Quimbanda (às vezes grafada como Kimbanda, usualmente para marcar uma herança africana acentuada) é, em linhas gerais, o culto próprio de exu (não confundir com o orixá Exu ou Èsù) e pombagira. Pode significar também o trabalho específico de exu e pombagira dentro da religião de Umbanda. É uma religiosidade brasileira com elementos de forte ascendência africana, principalmente dos povos do tronco-linguístico Bantu, e também com influências da feitiçaria europeia.

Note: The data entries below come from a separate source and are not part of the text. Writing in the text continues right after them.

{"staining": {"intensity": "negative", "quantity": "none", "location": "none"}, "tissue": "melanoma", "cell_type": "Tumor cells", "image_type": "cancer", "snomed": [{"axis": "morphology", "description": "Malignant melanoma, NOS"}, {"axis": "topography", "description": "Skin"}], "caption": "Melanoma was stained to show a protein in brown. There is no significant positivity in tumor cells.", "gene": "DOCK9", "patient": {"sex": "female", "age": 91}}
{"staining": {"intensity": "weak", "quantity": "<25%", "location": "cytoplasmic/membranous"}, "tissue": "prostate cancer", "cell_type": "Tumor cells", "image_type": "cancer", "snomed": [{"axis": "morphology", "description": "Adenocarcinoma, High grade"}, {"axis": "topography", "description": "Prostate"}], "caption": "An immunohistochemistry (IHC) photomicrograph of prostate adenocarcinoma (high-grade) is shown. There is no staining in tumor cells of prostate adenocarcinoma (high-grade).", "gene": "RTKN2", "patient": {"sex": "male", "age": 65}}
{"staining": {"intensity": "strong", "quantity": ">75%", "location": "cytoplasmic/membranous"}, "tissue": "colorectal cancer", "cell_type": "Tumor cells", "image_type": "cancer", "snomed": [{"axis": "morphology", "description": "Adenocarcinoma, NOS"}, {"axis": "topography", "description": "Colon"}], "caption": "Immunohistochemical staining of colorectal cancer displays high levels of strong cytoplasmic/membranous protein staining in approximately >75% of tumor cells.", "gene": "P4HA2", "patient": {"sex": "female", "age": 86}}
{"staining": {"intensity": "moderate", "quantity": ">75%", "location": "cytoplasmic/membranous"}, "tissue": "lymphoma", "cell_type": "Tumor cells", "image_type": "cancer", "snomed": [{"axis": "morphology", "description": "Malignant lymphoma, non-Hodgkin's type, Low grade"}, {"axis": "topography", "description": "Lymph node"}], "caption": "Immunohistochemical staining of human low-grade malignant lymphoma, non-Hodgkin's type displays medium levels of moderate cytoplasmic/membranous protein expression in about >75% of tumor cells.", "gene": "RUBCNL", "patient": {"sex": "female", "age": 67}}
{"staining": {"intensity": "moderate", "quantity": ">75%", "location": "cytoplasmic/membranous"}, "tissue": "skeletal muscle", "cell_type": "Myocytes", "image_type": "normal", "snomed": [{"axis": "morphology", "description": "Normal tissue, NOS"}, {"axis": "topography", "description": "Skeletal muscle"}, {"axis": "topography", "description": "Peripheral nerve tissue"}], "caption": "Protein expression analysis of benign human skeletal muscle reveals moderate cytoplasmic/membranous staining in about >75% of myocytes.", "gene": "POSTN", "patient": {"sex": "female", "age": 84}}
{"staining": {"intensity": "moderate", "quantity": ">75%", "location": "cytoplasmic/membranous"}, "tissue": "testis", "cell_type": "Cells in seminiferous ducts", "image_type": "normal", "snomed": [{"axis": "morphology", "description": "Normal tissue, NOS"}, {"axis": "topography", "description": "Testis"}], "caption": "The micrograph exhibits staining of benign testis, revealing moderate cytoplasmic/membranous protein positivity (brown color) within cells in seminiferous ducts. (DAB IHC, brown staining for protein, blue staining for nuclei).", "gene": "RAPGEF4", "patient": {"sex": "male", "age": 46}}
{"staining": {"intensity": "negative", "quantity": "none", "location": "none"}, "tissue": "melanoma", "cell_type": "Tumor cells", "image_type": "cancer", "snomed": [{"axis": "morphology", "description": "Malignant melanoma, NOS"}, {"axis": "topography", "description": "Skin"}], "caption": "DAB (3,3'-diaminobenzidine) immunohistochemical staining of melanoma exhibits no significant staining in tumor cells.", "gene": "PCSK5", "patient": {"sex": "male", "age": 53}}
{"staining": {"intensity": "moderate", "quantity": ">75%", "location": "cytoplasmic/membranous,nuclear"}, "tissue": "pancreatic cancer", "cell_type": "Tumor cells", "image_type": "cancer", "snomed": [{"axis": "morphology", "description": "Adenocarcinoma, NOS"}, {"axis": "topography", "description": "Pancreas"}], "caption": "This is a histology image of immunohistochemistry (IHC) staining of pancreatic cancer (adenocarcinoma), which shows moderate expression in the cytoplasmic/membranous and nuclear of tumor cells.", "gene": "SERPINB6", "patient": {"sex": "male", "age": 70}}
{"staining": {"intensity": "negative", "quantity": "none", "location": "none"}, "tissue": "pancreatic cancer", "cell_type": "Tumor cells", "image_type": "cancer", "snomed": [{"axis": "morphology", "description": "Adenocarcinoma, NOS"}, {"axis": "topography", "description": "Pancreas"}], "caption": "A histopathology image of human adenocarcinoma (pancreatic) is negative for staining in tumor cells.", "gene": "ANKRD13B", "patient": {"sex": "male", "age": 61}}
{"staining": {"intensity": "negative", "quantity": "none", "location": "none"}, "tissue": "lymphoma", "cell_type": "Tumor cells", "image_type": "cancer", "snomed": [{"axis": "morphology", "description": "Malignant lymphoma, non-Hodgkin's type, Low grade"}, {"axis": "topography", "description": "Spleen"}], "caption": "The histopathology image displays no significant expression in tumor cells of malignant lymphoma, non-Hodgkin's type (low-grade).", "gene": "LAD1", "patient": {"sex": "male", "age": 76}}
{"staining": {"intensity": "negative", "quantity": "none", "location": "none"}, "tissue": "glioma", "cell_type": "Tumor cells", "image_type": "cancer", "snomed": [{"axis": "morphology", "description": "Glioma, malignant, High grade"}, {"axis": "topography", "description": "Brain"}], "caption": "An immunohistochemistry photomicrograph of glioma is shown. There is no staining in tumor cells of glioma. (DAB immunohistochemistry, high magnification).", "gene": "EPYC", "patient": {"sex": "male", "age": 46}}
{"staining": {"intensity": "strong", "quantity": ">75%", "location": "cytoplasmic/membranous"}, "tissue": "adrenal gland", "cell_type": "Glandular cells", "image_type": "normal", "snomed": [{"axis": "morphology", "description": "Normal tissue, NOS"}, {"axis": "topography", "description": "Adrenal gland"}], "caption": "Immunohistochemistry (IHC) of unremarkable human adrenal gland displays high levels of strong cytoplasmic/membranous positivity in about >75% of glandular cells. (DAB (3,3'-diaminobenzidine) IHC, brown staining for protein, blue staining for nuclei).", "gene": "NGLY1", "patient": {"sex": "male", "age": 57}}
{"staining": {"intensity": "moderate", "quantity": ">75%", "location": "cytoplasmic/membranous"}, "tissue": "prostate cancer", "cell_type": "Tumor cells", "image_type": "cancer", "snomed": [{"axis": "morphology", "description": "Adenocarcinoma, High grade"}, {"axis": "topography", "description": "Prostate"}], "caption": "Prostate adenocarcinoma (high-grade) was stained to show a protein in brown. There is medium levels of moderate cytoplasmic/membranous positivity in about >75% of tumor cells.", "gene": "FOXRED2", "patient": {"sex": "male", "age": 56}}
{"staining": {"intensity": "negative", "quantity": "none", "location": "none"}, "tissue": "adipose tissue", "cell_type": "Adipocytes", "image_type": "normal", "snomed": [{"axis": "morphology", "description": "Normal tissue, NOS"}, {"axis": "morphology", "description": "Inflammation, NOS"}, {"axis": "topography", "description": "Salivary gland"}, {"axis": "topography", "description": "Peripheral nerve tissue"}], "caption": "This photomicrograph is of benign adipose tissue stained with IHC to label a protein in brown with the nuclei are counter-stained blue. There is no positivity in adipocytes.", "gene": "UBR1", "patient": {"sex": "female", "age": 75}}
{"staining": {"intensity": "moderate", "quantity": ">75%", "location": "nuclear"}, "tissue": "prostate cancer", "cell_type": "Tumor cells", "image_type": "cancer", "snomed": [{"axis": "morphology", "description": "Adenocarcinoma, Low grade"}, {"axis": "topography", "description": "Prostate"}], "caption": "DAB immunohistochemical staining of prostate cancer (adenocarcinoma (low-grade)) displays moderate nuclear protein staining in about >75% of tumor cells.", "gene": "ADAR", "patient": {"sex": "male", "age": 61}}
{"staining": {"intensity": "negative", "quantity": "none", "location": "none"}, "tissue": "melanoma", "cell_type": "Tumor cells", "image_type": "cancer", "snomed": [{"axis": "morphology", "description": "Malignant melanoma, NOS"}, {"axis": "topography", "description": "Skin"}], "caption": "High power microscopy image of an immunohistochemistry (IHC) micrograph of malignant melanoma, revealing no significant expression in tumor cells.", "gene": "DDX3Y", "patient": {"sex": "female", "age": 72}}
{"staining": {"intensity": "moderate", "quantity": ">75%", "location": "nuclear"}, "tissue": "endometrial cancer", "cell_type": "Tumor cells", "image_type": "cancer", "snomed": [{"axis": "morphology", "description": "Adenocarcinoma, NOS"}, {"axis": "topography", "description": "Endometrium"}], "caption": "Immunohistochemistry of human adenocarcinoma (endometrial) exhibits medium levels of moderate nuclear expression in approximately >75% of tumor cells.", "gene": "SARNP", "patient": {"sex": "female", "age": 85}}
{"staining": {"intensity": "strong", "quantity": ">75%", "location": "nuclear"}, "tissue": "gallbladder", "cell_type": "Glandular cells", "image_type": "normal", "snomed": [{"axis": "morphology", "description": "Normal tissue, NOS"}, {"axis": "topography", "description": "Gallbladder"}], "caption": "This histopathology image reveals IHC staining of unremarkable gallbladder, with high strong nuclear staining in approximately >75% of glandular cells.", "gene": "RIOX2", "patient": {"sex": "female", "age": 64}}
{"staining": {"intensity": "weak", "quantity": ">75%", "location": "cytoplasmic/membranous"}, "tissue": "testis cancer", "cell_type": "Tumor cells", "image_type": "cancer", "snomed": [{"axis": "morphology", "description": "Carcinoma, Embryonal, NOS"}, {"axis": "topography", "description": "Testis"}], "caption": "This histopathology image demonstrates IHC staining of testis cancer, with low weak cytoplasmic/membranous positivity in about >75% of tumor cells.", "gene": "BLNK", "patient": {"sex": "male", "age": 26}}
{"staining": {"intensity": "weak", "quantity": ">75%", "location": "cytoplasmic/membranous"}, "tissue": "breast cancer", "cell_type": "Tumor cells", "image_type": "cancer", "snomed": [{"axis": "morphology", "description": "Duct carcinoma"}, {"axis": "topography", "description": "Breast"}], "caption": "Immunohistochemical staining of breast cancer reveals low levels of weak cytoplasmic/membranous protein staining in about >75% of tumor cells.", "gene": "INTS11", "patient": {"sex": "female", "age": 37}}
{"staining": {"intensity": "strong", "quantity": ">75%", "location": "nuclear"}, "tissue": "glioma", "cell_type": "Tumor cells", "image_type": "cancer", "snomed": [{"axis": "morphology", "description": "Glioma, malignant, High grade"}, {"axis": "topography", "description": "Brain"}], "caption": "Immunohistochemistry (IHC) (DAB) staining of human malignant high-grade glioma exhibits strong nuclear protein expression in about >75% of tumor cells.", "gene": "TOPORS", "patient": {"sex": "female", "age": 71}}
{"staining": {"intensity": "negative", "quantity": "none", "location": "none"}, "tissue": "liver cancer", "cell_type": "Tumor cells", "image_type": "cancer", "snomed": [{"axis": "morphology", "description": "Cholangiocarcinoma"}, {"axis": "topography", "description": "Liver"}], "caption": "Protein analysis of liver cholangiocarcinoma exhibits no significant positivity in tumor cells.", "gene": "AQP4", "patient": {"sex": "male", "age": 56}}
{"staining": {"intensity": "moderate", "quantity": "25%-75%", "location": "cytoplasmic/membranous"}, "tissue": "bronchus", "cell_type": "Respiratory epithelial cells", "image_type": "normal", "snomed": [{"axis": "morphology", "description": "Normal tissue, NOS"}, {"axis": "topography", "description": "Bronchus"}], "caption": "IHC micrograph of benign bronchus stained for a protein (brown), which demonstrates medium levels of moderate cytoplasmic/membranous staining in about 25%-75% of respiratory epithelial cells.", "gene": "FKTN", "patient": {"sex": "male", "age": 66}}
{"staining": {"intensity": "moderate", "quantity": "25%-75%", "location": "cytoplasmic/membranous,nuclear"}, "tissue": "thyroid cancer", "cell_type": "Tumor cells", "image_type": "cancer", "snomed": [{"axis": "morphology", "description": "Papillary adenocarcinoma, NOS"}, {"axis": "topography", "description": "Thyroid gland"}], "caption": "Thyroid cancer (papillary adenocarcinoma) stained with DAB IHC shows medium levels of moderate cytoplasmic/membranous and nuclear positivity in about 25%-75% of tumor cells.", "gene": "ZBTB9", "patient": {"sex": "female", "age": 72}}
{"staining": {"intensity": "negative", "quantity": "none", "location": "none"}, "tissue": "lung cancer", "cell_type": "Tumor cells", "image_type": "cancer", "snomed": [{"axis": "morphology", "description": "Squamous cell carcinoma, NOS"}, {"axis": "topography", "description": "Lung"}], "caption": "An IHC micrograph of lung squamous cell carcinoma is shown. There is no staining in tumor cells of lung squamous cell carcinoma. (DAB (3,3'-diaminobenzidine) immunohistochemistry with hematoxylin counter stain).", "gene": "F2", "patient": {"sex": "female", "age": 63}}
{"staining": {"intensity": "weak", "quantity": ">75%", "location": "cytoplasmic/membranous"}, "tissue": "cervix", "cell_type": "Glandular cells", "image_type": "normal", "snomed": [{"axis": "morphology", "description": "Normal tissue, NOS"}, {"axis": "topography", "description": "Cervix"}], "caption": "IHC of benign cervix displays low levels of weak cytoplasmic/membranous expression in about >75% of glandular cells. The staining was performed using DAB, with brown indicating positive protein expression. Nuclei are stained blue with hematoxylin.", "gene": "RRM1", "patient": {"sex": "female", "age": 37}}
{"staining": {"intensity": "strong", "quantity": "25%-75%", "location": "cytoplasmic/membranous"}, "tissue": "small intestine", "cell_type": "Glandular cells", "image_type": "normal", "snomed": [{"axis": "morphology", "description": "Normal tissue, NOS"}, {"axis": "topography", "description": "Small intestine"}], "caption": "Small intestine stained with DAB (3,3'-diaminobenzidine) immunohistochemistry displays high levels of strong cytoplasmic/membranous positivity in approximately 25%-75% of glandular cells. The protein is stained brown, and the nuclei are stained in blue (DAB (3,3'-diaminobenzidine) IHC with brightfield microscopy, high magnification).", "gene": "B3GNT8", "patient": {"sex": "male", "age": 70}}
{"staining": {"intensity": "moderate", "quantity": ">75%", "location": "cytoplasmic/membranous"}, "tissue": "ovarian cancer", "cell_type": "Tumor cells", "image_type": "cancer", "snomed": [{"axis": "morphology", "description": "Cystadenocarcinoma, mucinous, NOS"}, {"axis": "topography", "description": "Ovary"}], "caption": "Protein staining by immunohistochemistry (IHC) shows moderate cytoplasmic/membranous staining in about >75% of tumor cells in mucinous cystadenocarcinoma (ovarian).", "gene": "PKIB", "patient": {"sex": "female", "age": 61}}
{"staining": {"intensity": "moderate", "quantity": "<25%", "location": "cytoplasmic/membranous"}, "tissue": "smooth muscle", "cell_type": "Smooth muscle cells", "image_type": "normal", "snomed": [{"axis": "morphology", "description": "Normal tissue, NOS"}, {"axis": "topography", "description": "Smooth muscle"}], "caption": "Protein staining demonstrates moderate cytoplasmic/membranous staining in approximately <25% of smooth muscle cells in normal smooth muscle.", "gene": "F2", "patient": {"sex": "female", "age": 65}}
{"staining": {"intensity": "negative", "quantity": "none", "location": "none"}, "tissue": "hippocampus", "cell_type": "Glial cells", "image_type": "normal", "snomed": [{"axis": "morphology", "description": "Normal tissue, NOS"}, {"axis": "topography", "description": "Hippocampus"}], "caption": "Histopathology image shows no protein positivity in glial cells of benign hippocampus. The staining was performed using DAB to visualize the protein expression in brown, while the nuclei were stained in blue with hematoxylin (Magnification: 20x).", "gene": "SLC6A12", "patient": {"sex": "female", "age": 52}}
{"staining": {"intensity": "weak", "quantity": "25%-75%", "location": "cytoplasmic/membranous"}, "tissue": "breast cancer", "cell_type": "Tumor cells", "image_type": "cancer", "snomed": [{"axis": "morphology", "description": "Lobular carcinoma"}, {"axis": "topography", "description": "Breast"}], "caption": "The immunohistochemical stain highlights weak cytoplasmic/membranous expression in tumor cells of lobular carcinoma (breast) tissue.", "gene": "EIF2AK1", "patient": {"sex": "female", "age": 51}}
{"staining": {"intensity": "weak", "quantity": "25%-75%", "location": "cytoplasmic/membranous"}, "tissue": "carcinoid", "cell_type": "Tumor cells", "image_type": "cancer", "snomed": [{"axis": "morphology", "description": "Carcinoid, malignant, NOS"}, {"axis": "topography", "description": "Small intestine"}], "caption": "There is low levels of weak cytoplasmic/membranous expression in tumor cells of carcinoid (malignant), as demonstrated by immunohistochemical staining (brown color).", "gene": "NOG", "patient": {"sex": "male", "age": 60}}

Formação e Principais Correntes

A data e processo de formação da Quimbanda são incertos. Tata Decelso em "Umbanda de Caboclos" (Editora Eco. 1975) alega que a Quimbanda foi uma "invencionice" de Lourenço Braga e de Aluizio Fontenelle que teria surgido entre os anos 1940-1950. Outras fontes, porém, como Diego de Oxóssi (Os Búzios de Exu e os Reinos de Quimbanda; Editora Arole. 2023) e Nicholaj de Mattos Frisvold (Seven Crossroads of Night; Hadean press. 2023) entendem que a Quimbanda tenha se formado, no Sudeste brasileiro, agregando práticas das Macumbas Cariocas e de outras religiosidades. Entretanto, apontar uma figura ou um conjunto de personagens históricas que tenham sido responsáveis pela criação e estruturação primeira da Quimbanda parece uma tarefa para a qual não haverá uma conclusão final. Seja como for, a Quimbanda correu por muito tempo principalmente como uma prática secreta dentro de casas de Umbanda e mais recentemente ganhou mais independência, com muitas vertentes e praticantes completamente desligados da prática umbandista.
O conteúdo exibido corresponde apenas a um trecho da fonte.